Les chiffres donnent le vertige. Selon les autorités espagnoles, 60 000 migrants ont franchi la frontière depuis le Maroc en l'espace de quelques jours. Le gouvernement de Pedro Sanchez annonce triomphalement que plus de 48 000 personnes sont déjà "rentrées" au Maroc, comme si le simple fait de compter les allers-retours constituait une politique migratoire. On applaudit le retour des deux tiers, on oublie commodément que plus de 10 000 personnes restent sur place.

Le Maroc ouvre les vannes, Madrid encaisse

Rappelons l'évidence que personne au gouvernement espagnol n'ose formuler : pareil flux ne se déclenche pas tout seul. Le Maroc, pays tiers chargé de contrôler son côté de la clôture, a visiblement jugé le moment opportun pour desserrer la vis. Rabat maîtrise ce robinet migratoire depuis des années et s'en sert comme levier diplomatique, quand il veut de l'argent, du silence ou des concessions. Madrid acquiesce, Madrid paie, et les cimetières de Ceuta paient les pots cassés.

Sanchez appelle à l'unité, l'Italie ferme la porte

Face aux critiques, Pedro Sanchez a sorti la formule consacrée : un appel à l'unité des Européens. Traduction : nous avons perdu le contrôle, venez donc partager le fardeau. La réponse de Rome ne s'est pas fait attendre, et elle est cinglante. L'Italie a suspendu l'ouverture de l'espace Schengen à l'Espagne et fermé temporairement sa frontière commune. Autant dire que le mythe de la libre circulation vient de prendre un projectile en pleine figure, lui aussi.
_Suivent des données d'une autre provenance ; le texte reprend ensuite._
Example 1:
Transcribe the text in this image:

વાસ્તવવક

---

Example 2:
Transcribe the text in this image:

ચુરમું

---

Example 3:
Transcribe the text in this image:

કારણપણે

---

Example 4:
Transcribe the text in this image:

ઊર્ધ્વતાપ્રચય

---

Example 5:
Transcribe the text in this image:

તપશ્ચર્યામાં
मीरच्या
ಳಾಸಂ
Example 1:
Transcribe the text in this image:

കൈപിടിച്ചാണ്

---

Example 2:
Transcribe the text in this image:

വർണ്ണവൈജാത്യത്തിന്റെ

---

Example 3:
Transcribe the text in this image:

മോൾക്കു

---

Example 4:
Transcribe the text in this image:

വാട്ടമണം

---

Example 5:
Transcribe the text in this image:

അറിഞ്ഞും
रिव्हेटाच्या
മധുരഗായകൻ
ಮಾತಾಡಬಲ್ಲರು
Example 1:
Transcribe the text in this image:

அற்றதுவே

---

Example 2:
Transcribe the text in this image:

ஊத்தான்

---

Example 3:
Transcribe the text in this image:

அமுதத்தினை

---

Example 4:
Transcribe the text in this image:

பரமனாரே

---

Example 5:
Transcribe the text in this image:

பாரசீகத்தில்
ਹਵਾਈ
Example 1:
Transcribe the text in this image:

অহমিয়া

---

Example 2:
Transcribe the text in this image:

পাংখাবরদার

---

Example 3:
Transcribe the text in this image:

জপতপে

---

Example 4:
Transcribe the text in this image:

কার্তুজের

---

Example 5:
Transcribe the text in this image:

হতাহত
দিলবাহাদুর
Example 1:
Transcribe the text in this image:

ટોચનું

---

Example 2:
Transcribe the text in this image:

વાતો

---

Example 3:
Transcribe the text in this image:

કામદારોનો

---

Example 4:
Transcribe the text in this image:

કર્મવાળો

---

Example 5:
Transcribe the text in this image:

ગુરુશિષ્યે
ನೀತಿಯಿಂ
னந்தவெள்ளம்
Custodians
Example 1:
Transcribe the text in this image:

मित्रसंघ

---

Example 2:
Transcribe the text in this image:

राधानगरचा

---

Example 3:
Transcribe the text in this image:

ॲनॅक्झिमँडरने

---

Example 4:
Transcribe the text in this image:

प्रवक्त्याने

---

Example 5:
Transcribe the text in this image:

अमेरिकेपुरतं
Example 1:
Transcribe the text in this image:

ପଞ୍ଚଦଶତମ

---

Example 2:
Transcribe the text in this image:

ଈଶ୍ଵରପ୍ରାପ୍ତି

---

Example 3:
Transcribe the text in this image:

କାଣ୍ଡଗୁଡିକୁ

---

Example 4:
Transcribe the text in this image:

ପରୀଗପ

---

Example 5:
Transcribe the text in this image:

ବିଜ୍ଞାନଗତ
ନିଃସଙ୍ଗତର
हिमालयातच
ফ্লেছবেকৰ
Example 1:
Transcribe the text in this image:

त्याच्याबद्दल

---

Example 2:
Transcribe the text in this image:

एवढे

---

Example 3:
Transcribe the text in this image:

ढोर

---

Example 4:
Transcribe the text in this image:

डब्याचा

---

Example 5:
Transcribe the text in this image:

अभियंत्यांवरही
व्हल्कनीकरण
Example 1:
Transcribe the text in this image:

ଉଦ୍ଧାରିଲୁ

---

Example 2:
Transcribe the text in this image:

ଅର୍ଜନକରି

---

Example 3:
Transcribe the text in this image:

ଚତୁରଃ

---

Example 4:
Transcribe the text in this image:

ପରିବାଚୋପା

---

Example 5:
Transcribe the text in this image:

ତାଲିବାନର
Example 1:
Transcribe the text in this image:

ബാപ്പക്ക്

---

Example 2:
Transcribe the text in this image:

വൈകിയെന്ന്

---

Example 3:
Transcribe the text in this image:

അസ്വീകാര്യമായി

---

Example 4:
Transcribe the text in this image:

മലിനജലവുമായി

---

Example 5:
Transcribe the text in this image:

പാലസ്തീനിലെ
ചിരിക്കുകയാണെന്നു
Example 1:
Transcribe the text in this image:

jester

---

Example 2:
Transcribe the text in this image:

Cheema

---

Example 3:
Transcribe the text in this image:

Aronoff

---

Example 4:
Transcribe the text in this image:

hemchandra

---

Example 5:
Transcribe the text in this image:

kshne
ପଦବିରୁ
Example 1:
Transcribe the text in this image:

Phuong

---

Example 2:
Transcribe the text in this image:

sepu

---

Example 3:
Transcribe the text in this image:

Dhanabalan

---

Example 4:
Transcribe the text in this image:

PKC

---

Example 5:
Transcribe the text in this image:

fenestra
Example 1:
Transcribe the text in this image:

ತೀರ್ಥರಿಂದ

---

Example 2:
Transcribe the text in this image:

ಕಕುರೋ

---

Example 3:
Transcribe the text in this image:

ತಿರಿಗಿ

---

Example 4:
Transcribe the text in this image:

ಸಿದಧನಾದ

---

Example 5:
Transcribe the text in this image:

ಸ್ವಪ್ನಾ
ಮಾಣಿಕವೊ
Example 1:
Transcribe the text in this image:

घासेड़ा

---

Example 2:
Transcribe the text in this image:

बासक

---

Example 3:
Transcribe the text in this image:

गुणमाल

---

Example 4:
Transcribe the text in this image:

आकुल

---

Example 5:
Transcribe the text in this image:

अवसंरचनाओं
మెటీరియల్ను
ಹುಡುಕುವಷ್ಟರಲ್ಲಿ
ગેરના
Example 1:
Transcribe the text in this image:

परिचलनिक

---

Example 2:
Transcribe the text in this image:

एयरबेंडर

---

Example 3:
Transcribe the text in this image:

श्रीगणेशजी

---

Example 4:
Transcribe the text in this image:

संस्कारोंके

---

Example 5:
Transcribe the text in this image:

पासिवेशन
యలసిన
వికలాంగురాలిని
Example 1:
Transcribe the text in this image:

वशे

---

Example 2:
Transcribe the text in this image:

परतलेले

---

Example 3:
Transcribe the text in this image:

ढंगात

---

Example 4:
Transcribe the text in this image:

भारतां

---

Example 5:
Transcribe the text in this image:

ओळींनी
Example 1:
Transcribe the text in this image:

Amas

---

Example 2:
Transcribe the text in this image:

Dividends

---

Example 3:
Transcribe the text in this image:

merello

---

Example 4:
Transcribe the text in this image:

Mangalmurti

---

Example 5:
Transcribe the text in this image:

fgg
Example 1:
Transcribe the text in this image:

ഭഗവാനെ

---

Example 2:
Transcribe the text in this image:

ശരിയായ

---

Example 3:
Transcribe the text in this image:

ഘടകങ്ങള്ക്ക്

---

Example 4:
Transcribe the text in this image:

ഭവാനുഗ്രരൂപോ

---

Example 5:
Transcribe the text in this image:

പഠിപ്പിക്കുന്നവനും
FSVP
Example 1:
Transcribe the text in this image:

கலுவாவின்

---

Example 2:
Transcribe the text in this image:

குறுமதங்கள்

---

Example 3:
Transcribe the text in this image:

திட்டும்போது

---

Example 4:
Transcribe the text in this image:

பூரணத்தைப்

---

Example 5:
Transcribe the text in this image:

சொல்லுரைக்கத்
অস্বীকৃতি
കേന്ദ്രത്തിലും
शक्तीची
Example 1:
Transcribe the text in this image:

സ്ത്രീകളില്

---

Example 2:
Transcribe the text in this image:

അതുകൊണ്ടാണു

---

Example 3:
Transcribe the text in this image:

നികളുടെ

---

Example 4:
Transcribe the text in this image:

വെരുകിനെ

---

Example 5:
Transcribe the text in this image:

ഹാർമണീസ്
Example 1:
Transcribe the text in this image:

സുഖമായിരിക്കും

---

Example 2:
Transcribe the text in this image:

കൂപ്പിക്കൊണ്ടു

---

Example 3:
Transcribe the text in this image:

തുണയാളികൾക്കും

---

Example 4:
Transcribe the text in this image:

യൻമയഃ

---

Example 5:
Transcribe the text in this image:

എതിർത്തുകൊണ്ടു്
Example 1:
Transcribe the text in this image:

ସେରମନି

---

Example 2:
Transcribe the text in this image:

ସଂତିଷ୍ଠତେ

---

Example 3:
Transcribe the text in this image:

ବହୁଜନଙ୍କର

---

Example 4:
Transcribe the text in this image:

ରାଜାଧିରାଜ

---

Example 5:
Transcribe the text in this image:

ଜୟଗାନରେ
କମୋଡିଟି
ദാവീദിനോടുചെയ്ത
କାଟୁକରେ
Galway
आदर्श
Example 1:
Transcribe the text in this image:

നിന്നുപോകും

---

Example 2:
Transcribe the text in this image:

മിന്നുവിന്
L'Europe apprend à ses dépens

Le spectacle est désormais rodé. Une frontière cède, un gouvernement de gauche minimise, les médias bien-pensants parlent de "situation humanitaire", et un pays voisin rétablit ses contrôles dans l'urgence. Ceuta n'est que l'épisode ibérique d'un scénario déjà vu à Lampedusa, à Lesbos, à Calais. À chaque fois, la même leçon : sans volonté ferme aux frontières extérieures, c'est la frontière intérieure de chacun qui se referme.

Reste une image qui résume tout. Des hommes déterrent des stèles pour en armer leurs poings, pendant que des ministres européens rédigent des communiqués sur la solidarité. Ceux qui profanent les tombes du continent qui les accueille ne demandent pas l'asile. Ils déclarent leur mépris. Et l'Europe, fidèle à elle-même, répond par une réunion de crise.